With trial data of 30,000 patients under Lin’s belt in 2014, and the culture in the country having changed, Lin told leadership at UCHealth that as part of the electronic health record (EHR) system version upgrade in 2016, everyone enterprise-wide would be part of OpenNotes. “I gave them a choice of going in early or waiting for the system to go live. It had to be one or the other,” he says. “So it was an opt-out model, meaning for all of the 3,000 physicians at our enterprise, as they wrote their notes, the default was that it would be shared with patients. If they wanted to opt out, they would have to push the button to opt-out for each note they wrote. And because of that, our share rate with patients is 99 percent; we have less than a 1 percent of opt-out rate,” Lin says.
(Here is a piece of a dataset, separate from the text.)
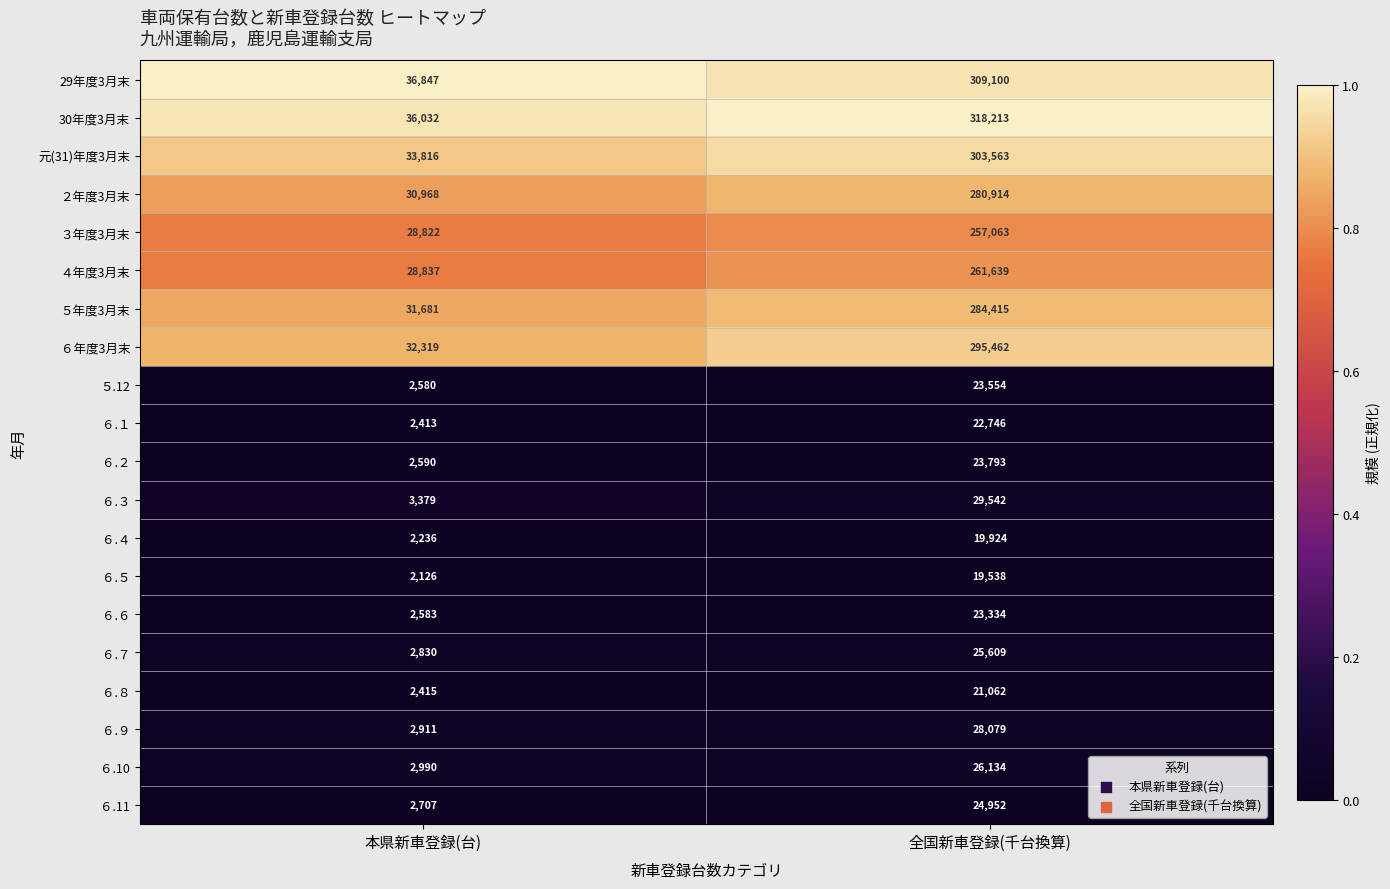

What is the total value across all series at 全国新車登録(千台換算)?

2598636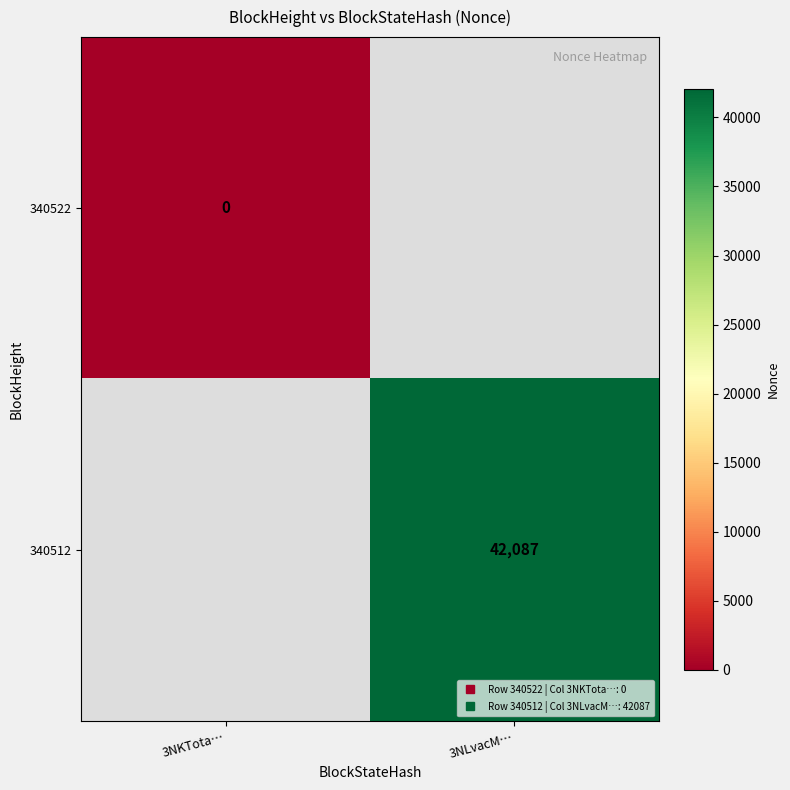

Between 3NKTota… and 3NLvacM…, which is larger?

3NLvacM…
He adds that the only exception to that is psychiatry, as most of the organization’s psychiatry clinics do not make their notes available to patients, although two of UCHealth’s academic psychiatric practices are now part of OpenNotes.
Still, skeptics who might not be heavily involved in OpenNotes typically give a number of concerns, which include: a greater workload on clinicians who have to deal with more questions from patients now that they are reading their notes actively; possible offense being taken by patients in regards to what doctors write in their notes; and as a result, if clinicians would be as “true” in their documentation as they would be if patients were not reading them.
But Lin says that in the 2014 trials, there were essentially zero complaints and definitely no lawsuits, and this was despite the fact that he would visit with his physicians on a monthly basis to get updates on how it was going. As far as patients taking offense, UCHealth actually put together a one-page whitepaper for clinicians that gave suggestions for how they can write the same note, but in a “nicer” manner. “I have seen examples of physicians writing bad [things] in the medical record about their patients, but you know, patients have had legal access to these records legally since 1970, so hopefully those behaviors are past us.” Lin gave an example that if the patient is obese, for instance, if the clinician links it to why it’s important to lose weight, maybe that patient would be offended, but he says that patients have actually reported back that they want the doctor to be upfront with them in a black-and-white manner. “When it comes down it, anxiety around patients being offended really is not too accurate,” he says.
Going forward, Lin says that he wants to get to a point in which data interchange can be done for patients. “Right now, the record is static. We are showing them PDFs or text documents about what the physicians wrote, but I would love to get to the point where we could take the FHIR (Fast Healthcare Interoperability Resources) standard to allow patients to take their coded medication lists, allergy lists, and problem lists, and be able to share them with another trusted app—maybe a Walgreens app where they could do medication renewals by pressing a button,” he says.
He adds that one of his teams is working on taking the patient portal data, and allowing patients to export that to the state insurance exchange. The idea, says Lin, would be to have patients show payers the claims that they needed this year and from that, they can be presented with options for what is the lowest cost plan that covers all of those claims, of all the plans available. “But if we are still debating if it’s ok to share, and if we’re still debating privacy, we won’t get past where we are now and we won’t be able to innovate on top of it. That’s where I want to get to,” Lin says.